While Covid-19 has made us think differently about the nature of work and consider a greater flexibility about what the future holds, the collaborative office environment will continue to play a fundamental role for the majority of the workforce of the future.
There is a need for pragmatism at this time. As the use of the office may not slip back into the ways of working from the past, companies will need to re-imagine both its form and its function as it applies to them specifically.
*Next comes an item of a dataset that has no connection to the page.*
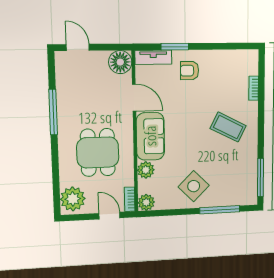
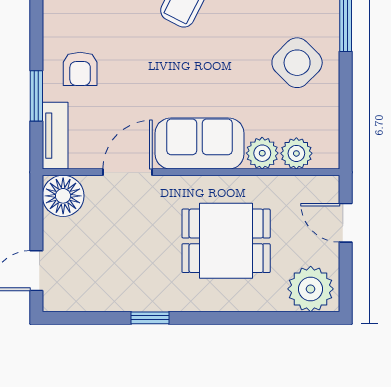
window: (53, 112) -> (150, 318), width x0.46
bookcase: (130, 199) -> (316, 184), removed
plant: (146, 202) -> (296, 153), moved
door: (109, 216) -> (346, 223), hinge flipped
There will be some de-densification of space, with the office co-existing along with WFH, as well as satellite work spaces closer to homes for greater convenience and mobility. JLL's report, Home and Away: The New Workplace Hybrid, points to two models emerging - the "Hub and Spoke" which combines urban and suburban locations, and the "Core and Flex" that will see corporates choose headquarters complemented by flex and satellite offices.
For corporates to retain and attract millennial remote workers, the employee experience will need to adjust to reflect their needs in addition to evolving to meet requirements around health and safety.
The work space will be repurposed or redesigned to provide a safe set-up for collaboration and creativity among remote and on-site workers. Business leaders and corporate real estate specialists must work with their human resources teams to refine and reinforce the employee experience in order to build a community - all the more important with a distributed workforce - and encourage millennial workers to feel the sense of purpose in the organisation.
Naturally, corporates need to consider the business needs and resultant costs for such an undertaking. But we are entering an age where the office needs to be future-fit to foster the engagement, collaboration and productivity that serve as the foundations for company culture.
Companies will have to decide what this means to their business and their new generation of employees as they consider their future real estate footprint.